His perturbation grew. He attended the committee assiduously, but in spite of his efforts it seemed that the railway bill would pass. The loco-motive was more than a joke. He sat every day from 12 to 4; he led the opposition, with long speeches. "This railway," he explains on May 31st, "is the devil's own." Next day, he is in triumph: he had killed the Monster.
"Well—this devil of a railway is strangled at last. . . . Today we had a clear majority in committee in our favor, and the promoters of the Bill withdrew it, and took their leave of us.”
With a sigh of relief he whisked off to Ascot, for the festivities of which he was delighted to note that Prinney had prepared "by having 12 oz. of blood taken from him by cupping."
Old age hardly troubled Mr. Creevey. He grew a trifle deaf, and he discovered that it was possible to wear woollen stockings under his silk ones; but his activity, his high spirits, his popularity, only seemed to increase. At the end of a party ladies would crowd round him. "Oh, Mr. Creevey, how agreeable you have been!" "Oh, thank you, Mr. Creevey; how useful you have been." "Dear Mr. Creevey, I laughed out loud last night in bed at one of your stories." One would like to add (rather late in the day, perhaps) one's own praises. One feels almost affectionate; a certain sincerity, a certain immediacy in his response to stimuli, are endearing qualities; one quite understands that it was natural, on the pretext of changing house, to send him a dozen of wine. Above all, one wants him to go on. Why should he stop? Why should he not continue indefinitely, telling us about Old Salisbury and Old Madagascar? But it could not be.

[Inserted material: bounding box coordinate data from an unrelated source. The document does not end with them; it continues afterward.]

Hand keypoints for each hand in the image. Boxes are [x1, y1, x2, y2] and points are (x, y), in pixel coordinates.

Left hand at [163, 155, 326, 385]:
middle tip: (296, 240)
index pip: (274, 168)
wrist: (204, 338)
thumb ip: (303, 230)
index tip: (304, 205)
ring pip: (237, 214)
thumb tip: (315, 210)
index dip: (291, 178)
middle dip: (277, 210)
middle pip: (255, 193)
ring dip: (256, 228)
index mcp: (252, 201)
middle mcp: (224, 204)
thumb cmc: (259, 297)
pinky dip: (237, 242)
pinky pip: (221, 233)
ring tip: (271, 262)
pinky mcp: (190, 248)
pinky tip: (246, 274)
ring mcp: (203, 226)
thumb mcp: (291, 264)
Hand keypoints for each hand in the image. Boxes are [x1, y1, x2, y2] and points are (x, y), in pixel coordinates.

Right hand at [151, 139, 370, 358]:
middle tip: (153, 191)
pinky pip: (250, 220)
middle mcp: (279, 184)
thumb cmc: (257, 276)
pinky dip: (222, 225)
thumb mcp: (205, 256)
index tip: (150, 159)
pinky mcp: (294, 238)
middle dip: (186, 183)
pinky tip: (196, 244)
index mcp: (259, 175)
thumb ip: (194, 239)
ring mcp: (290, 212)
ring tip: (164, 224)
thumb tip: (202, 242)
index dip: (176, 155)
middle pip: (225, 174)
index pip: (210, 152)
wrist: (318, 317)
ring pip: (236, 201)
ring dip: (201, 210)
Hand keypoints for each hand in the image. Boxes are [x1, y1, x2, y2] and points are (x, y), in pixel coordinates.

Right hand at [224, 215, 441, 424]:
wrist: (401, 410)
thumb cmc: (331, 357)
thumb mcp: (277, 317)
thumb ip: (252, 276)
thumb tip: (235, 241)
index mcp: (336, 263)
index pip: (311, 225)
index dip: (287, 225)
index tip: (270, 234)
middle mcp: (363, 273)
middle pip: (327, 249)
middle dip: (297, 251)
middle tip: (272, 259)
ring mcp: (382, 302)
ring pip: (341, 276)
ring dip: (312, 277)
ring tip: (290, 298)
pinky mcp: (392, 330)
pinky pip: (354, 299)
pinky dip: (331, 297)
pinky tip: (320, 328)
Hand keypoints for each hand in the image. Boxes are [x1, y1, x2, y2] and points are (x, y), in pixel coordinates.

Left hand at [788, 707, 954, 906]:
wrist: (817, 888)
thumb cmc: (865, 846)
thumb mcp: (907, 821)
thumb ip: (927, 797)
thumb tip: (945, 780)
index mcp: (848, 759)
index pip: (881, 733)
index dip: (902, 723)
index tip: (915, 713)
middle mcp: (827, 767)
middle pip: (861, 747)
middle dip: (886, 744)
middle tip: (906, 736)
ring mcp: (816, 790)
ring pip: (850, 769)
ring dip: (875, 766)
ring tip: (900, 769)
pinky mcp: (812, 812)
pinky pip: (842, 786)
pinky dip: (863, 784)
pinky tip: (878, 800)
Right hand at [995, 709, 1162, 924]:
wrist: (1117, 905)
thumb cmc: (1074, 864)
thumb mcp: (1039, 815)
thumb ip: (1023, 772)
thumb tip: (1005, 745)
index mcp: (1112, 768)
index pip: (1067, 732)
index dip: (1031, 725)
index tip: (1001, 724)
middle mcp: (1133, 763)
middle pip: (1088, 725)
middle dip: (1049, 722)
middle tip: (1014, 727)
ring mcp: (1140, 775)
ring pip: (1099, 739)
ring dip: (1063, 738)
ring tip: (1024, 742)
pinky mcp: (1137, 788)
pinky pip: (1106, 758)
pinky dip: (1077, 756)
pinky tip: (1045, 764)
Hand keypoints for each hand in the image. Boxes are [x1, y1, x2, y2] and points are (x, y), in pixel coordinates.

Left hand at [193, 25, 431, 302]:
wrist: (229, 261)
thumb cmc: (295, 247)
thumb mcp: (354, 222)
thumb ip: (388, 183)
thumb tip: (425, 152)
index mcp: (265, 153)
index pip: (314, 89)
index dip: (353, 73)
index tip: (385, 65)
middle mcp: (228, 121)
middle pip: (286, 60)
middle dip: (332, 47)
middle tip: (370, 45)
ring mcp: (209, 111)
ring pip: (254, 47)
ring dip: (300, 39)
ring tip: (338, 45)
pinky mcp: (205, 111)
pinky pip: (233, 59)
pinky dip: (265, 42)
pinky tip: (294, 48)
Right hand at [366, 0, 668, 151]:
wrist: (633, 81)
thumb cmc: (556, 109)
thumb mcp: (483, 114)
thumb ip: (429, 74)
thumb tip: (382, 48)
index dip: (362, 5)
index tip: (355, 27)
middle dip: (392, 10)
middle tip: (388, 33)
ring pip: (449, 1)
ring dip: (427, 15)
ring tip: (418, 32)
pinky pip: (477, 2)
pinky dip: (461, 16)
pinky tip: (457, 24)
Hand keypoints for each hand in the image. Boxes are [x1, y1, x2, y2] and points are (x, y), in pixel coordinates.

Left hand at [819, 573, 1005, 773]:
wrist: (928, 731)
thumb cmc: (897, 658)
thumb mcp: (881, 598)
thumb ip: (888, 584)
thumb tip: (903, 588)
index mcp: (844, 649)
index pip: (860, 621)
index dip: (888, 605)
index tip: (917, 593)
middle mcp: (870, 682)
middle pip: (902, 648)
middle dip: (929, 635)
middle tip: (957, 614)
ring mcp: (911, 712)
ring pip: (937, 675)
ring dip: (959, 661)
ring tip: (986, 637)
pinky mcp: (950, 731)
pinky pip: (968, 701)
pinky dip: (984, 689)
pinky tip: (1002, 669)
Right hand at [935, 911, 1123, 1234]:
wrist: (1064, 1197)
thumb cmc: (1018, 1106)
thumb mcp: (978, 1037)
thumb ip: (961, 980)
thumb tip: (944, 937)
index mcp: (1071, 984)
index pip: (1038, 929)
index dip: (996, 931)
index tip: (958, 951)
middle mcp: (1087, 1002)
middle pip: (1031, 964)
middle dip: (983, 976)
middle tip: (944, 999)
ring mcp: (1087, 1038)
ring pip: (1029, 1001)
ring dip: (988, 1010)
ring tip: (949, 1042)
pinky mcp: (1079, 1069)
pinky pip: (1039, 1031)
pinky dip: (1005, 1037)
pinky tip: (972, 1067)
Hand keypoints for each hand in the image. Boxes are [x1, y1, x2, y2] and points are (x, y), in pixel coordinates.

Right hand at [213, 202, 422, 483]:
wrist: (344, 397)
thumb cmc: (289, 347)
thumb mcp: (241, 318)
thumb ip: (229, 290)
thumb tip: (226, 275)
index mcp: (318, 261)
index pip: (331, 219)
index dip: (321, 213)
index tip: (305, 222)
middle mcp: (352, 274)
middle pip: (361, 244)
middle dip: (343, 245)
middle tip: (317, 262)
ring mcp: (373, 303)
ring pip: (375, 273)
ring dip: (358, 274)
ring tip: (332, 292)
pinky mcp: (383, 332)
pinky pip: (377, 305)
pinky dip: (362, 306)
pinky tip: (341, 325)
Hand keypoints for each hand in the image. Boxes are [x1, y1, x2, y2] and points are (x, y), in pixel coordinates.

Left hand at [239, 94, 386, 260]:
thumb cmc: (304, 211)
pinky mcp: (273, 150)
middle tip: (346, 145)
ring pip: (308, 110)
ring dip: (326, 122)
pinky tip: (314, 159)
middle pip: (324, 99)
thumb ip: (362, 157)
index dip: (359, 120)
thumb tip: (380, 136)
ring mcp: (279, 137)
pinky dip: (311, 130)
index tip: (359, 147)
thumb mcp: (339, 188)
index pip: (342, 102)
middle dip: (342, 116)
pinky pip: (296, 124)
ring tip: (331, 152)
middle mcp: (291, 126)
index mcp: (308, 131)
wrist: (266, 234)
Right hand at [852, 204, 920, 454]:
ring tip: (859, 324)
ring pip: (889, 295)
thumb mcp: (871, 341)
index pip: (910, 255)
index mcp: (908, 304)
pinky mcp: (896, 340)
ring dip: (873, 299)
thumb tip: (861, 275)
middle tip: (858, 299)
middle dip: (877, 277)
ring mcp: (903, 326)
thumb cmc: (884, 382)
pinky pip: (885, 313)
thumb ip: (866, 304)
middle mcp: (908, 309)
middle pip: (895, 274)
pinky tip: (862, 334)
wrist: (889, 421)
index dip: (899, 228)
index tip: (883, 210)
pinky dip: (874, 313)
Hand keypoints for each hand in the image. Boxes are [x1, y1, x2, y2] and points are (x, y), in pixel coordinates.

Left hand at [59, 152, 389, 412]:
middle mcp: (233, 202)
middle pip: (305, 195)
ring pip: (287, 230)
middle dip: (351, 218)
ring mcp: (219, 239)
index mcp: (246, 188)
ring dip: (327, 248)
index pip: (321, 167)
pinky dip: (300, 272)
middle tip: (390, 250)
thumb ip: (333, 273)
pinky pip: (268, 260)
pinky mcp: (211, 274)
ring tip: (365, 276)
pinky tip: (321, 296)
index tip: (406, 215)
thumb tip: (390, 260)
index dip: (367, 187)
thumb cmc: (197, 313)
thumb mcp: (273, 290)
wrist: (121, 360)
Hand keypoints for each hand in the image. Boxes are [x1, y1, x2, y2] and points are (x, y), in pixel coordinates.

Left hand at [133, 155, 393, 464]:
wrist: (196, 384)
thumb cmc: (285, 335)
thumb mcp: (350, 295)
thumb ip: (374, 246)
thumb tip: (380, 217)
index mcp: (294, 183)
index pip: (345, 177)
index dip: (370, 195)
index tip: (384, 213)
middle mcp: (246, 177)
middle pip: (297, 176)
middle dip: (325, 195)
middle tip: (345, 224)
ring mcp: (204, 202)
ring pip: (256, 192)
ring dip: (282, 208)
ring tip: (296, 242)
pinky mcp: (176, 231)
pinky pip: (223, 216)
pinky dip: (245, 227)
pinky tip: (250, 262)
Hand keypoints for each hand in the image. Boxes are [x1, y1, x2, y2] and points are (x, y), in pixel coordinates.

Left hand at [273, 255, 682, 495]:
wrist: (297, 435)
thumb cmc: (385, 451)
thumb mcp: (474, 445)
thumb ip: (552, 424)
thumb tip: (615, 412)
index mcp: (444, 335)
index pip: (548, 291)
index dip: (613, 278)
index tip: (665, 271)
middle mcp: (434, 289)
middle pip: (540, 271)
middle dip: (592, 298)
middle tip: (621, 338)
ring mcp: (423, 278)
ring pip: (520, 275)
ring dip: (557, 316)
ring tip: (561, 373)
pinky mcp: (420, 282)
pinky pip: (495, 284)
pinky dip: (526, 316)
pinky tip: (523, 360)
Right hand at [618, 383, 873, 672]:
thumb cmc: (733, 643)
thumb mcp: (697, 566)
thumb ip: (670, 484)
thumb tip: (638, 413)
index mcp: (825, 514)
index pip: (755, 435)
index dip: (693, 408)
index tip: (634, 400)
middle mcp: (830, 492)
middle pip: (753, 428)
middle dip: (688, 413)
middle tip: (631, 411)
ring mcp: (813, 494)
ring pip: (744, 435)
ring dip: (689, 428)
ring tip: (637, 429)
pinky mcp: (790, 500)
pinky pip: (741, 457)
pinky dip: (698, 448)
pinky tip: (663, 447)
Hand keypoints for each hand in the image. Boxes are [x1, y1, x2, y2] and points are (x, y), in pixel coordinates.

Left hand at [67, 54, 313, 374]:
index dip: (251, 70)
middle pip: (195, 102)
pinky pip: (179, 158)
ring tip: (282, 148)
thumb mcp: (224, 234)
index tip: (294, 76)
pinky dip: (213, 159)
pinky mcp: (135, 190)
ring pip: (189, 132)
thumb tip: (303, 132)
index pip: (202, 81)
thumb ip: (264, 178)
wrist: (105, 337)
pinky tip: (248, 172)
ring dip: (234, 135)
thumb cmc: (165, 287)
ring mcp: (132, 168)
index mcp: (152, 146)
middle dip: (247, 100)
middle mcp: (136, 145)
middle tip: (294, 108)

"Le temps s'en va, le temps s'en va, Madame;
Las! Le temps non, mais nous, nous en allons."
It was fitting that, after fulfilling his seventy years, he should catch a glimpse of "little Vic" as Queen of England, laughing, eating, and showing her gums too much at the Pavilion. But that was enough: the piece was over; the curtain had gone down; and, on the new stage that was preparing for very different characters, and with a very different style of decoration, there would be no place for Mr. Creevey.